Теперь следует показать, почему это так. Но прежде необходимо отказаться от так называемого «научного разума». Уже из кантовской трансцендентальной философии со всей очевидной ясностью вытекает, что научное мышление, тождественное научному познанию, есть мышление рассудочное, но никак не разумное. И метафизика, т.е. философия, вообще невозможна как наука и только потому, что мыслит иначе, не рассудочно – разумно. По крайней мере, должна так мыслить. К сожалению, Кант не заметил, прошел мимо действительной формы разумной мысли, не схватил и не определил ее движения в единстве индивидуального сознания, сведя разум к системе трансцендентных идей, мною указанный ранее. Но идея разума – это всего лишь идея, т.е. продукт деятельности мысли, а не сама мысль, не само движение ее. Нельзя же, например, ходьбу отождествлять с пройденным расстоянием. Неразумный человек никогда не придет сам ни к идее свободы, ни к идее бессмертия, ни к идее Бога. Конечно, такого человека под воздействием страха можно насильственно привести и к идее бессмертия, и к идее Бога на базе церковной догматики. Но всякое насилие сопряжено с автоматическим отторжением от привлекаемого. А это значит, что в сознании неразумного существа эти идеи разума онтологически не укоренятся, не будут собственно его идеями. Что же касается идеи свободы, то привить ее к сознанию неразумного человека вообще никаким образом невозможно. Одним словом, не определив разумность мысли как таковую, мы никогда не поймем и ее собственного продукта, ее идей.

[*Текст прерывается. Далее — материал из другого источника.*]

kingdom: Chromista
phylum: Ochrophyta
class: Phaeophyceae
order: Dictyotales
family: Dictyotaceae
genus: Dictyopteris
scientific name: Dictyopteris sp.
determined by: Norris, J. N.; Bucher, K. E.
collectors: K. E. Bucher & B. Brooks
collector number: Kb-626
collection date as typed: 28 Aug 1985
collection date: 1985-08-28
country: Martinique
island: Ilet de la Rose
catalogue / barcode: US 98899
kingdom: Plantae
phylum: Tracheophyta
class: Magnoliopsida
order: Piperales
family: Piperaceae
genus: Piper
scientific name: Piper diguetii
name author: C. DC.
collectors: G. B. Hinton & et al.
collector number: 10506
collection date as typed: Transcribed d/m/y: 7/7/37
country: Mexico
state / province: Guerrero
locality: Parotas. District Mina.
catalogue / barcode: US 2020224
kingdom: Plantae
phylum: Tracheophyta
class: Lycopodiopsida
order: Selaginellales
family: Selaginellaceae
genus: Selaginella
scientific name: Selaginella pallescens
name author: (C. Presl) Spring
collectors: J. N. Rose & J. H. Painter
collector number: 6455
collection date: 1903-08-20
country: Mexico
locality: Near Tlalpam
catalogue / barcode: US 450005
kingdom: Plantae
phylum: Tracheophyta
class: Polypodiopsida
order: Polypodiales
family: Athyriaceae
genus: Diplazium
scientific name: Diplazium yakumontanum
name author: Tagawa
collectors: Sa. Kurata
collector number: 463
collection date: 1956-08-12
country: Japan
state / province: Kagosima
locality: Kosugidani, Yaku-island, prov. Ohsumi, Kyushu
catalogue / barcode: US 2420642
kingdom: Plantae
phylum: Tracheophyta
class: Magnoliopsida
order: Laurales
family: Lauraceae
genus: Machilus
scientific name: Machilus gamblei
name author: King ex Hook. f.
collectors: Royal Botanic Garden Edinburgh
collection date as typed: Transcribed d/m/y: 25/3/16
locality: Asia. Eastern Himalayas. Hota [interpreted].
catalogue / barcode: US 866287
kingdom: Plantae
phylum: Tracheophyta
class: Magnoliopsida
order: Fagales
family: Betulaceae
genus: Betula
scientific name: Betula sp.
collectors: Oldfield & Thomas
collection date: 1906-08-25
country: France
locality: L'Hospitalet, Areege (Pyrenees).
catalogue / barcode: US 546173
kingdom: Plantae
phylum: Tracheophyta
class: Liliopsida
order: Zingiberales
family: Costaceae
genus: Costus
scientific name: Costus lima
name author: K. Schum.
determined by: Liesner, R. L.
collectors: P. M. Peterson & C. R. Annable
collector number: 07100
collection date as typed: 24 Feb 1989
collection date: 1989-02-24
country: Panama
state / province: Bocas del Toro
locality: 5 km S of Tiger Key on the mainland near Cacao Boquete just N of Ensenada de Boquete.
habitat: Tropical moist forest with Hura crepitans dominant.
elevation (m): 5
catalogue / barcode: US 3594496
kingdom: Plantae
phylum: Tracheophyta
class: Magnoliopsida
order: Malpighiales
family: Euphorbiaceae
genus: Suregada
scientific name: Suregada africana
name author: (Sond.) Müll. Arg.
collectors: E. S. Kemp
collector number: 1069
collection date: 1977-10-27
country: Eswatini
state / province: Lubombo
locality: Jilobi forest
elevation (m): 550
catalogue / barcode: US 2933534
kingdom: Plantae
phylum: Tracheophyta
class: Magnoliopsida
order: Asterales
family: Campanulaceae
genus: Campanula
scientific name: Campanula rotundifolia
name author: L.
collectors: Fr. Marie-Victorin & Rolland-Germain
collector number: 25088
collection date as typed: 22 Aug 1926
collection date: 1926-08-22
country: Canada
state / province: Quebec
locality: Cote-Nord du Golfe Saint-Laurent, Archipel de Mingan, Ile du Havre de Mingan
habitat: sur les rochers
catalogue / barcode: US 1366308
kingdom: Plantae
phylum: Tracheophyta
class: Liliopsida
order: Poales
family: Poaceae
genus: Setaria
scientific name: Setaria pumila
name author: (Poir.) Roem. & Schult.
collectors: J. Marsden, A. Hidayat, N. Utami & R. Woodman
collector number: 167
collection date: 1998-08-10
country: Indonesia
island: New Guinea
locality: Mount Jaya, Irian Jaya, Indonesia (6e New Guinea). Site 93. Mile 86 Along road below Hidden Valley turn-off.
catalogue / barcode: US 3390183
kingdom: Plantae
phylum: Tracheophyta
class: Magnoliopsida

Если говорить на языке экзистенции, то впервые проблему разума поставил вовсе не Сократ с Платоном, а великий французский мыслитель XVII века Блез Паскаль, которого я считаю глубочайшим философом, до сих пор полностью неоцененным. В отличие от С. Кьеркегора (1813 – 1855), считающегося родоначальником экзистенциальной философии, Б. Паскаль, на сотню лет опередивший датчанина и так же пришедший к этой философии на базе неприятия декартовского рационализма, разум, тем не менее, не отрицает, заявляя: «Мы должны повиноваться разуму беспрекословней, чем любому владыке, ибо кто перечит разуму, тот несчастен, а кто перечит владыке – только глуп»21. К сожалению: «Человек не способен руководствоваться разумом, хотя разум – суть его натуры»22. Как избавиться от такой неспособности, как реализовать свою «натуру»? – на этот вопрос Паскаль прямо не отвечает. Но вот удивительно глубокая его мысль, бесчисленное множество раз повторенная паскалеведами: «Человек – самая ничтожная былинка в природе, но былинка мыслящая… Таким образом, все наше достоинство заключается в мысли. Вот чем должны мы возвышаться, а не пространством и продолжительностью (упрек по адресу Декарта – Л.Р.), которых нам не заполнить. Будем же стараться хорошо мыслить: вот начало нравственности»23. Получается, что хорошо мыслить, т.е. мыслить разумно – значит быть нравственными. Хорошо мыслить – не значит при этом мыслить по-декартовски, т.е. на уровне физико-математического научного познания. В «Тщете наук» он на это указывает прямо: «Если я не знаю основ нравственности, наука об окружающем мире не принесет мне утешений в тяжкие минуты жизни, а вот основы нравственности утешат и при незнании науки о предметах внешнего мира»24.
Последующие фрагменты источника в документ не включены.